SOURCE MATERIAL:
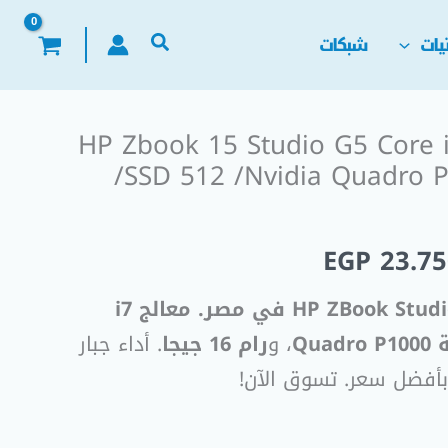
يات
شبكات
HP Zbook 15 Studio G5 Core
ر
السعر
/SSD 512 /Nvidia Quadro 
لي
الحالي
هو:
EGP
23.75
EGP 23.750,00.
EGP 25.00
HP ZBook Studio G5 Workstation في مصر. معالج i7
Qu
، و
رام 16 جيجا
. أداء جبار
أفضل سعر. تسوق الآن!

--

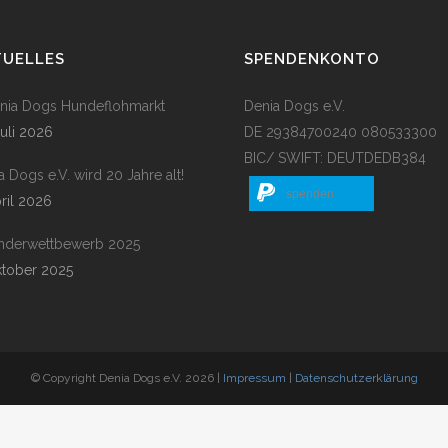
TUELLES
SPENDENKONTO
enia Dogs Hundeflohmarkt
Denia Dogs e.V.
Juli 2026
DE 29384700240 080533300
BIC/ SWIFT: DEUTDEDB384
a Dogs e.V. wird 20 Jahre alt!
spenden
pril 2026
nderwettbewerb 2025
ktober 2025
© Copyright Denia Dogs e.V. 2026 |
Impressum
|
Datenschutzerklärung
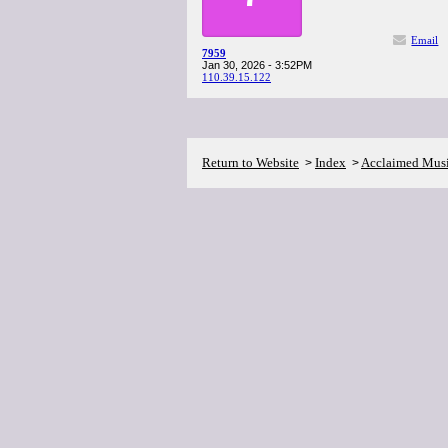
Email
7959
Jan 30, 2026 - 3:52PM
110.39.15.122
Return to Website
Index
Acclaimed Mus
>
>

TASK PROMPT: When a line in the listing includes the word "Denia", report that line in full.

RESULT:
Denia Dogs e.V.
© Copyright Denia Dogs e.V. 2026 |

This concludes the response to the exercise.